▶ **Records to use**:
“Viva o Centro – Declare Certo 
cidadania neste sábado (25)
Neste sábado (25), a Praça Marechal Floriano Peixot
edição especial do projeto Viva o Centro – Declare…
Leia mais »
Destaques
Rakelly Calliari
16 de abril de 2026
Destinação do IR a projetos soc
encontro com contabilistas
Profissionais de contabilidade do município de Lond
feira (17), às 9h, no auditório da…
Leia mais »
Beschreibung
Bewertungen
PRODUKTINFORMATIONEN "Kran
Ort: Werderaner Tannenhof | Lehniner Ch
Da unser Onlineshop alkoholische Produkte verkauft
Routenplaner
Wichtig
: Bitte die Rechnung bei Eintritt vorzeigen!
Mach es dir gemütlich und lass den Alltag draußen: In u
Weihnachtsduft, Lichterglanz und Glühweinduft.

▶ **Your assignment**: Exactly as they appear, output the line holding "bei Eintritt vorzeigen!" and all lines after it through the end of the listing above, and only those.

▶ **Task response**:
: Bitte die Rechnung bei Eintritt vorzeigen!
Mach es dir gemütlich und lass den Alltag draußen: In u
Weihnachtsduft, Lichterglanz und Glühweinduft.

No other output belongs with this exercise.